To discuss, for instance Aristotle's famous naval battle argument, we would need to define an entire system of terms that encompass all of the rules and considerations about what 'must' and 'might' mean in an Aristotelian context.
You can add symbols for 'qualifiers' like the quantifiers that represent the modality. People do it, and it remains a standard logic with a few extra rules about 'box' and 'diamond' operators. For given moral moods or moods of desire, belief, etc, you can start from the box/diamond rules and extend them to handle the extra parameters. These have first-order instantiations by models.

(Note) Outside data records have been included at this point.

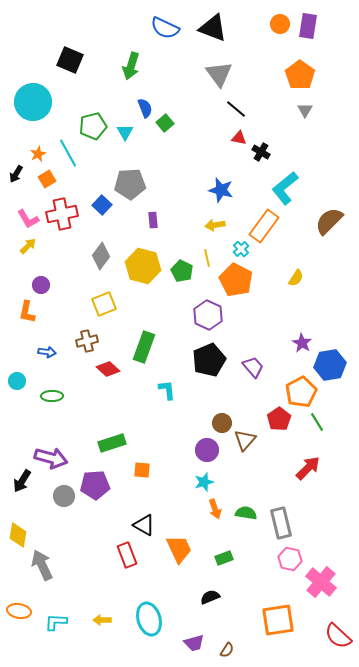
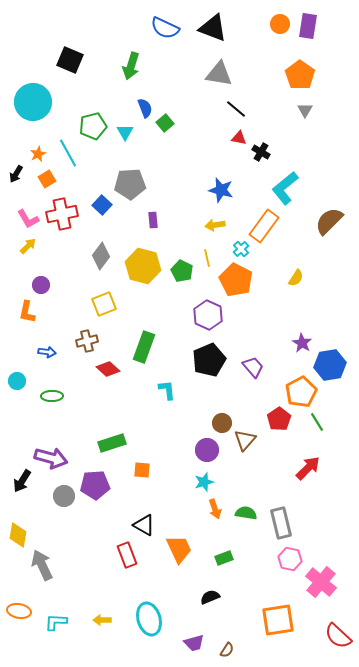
gray triangle at (219, 74): rotated 44 degrees counterclockwise
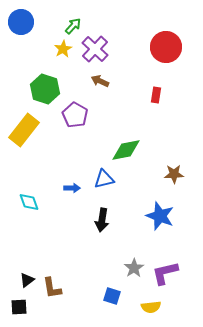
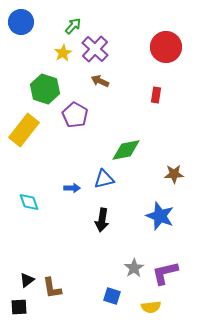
yellow star: moved 4 px down
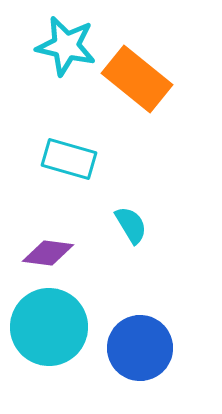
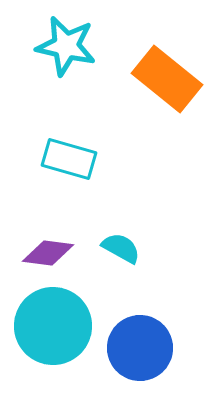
orange rectangle: moved 30 px right
cyan semicircle: moved 10 px left, 23 px down; rotated 30 degrees counterclockwise
cyan circle: moved 4 px right, 1 px up
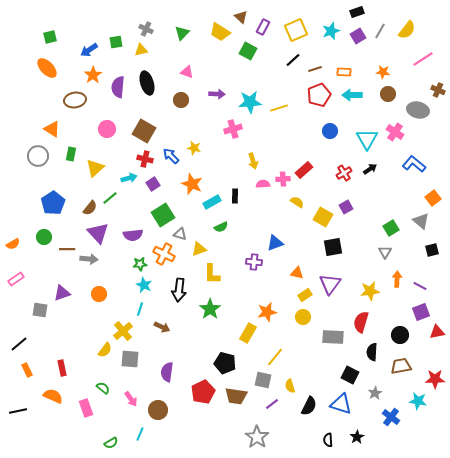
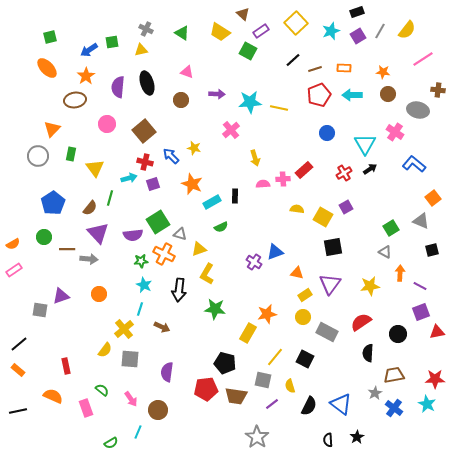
brown triangle at (241, 17): moved 2 px right, 3 px up
purple rectangle at (263, 27): moved 2 px left, 4 px down; rotated 28 degrees clockwise
yellow square at (296, 30): moved 7 px up; rotated 20 degrees counterclockwise
green triangle at (182, 33): rotated 42 degrees counterclockwise
green square at (116, 42): moved 4 px left
orange rectangle at (344, 72): moved 4 px up
orange star at (93, 75): moved 7 px left, 1 px down
brown cross at (438, 90): rotated 16 degrees counterclockwise
yellow line at (279, 108): rotated 30 degrees clockwise
orange triangle at (52, 129): rotated 42 degrees clockwise
pink circle at (107, 129): moved 5 px up
pink cross at (233, 129): moved 2 px left, 1 px down; rotated 24 degrees counterclockwise
brown square at (144, 131): rotated 20 degrees clockwise
blue circle at (330, 131): moved 3 px left, 2 px down
cyan triangle at (367, 139): moved 2 px left, 5 px down
red cross at (145, 159): moved 3 px down
yellow arrow at (253, 161): moved 2 px right, 3 px up
yellow triangle at (95, 168): rotated 24 degrees counterclockwise
purple square at (153, 184): rotated 16 degrees clockwise
green line at (110, 198): rotated 35 degrees counterclockwise
yellow semicircle at (297, 202): moved 7 px down; rotated 24 degrees counterclockwise
green square at (163, 215): moved 5 px left, 7 px down
gray triangle at (421, 221): rotated 18 degrees counterclockwise
blue triangle at (275, 243): moved 9 px down
gray triangle at (385, 252): rotated 32 degrees counterclockwise
purple cross at (254, 262): rotated 28 degrees clockwise
green star at (140, 264): moved 1 px right, 3 px up
yellow L-shape at (212, 274): moved 5 px left; rotated 30 degrees clockwise
pink rectangle at (16, 279): moved 2 px left, 9 px up
orange arrow at (397, 279): moved 3 px right, 6 px up
yellow star at (370, 291): moved 5 px up
purple triangle at (62, 293): moved 1 px left, 3 px down
green star at (210, 309): moved 5 px right; rotated 30 degrees counterclockwise
orange star at (267, 312): moved 2 px down
red semicircle at (361, 322): rotated 40 degrees clockwise
yellow cross at (123, 331): moved 1 px right, 2 px up
black circle at (400, 335): moved 2 px left, 1 px up
gray rectangle at (333, 337): moved 6 px left, 5 px up; rotated 25 degrees clockwise
black semicircle at (372, 352): moved 4 px left, 1 px down
brown trapezoid at (401, 366): moved 7 px left, 9 px down
red rectangle at (62, 368): moved 4 px right, 2 px up
orange rectangle at (27, 370): moved 9 px left; rotated 24 degrees counterclockwise
black square at (350, 375): moved 45 px left, 16 px up
green semicircle at (103, 388): moved 1 px left, 2 px down
red pentagon at (203, 392): moved 3 px right, 3 px up; rotated 20 degrees clockwise
cyan star at (418, 401): moved 9 px right, 3 px down; rotated 18 degrees clockwise
blue triangle at (341, 404): rotated 20 degrees clockwise
blue cross at (391, 417): moved 3 px right, 9 px up
cyan line at (140, 434): moved 2 px left, 2 px up
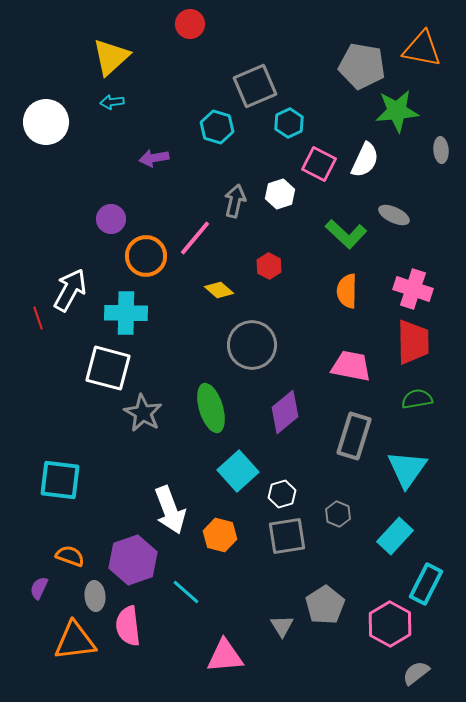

For any given mood, the odds are this cannot be done at all in only first-order terms. So then this whole consideration would have to be thrown out, if you want to tick to FOL as your entire logical theory. But standard higher-order logic is necessary for a lot of things, including real arithmetic.
But this is not a particularly tractable way of addressing the problem. It is very hard to work out the axioms, in a way that would reflect normal usage, without examples. And examples can really only be had by falling back onto a model theory, involving some ad-hoc variant of the possible worlds perspective.
You need some notions of 'what-if-scenario', and how scenarios are and are not seen to be compatible with the same sets of facts.
Kripke's insight was basically "Why not start from a version that is common, and not ad-hoc?" So he injected one very basic modality (possibility) into set theory itself, and found that most variant modalities can be modeled in the resulting enriched world.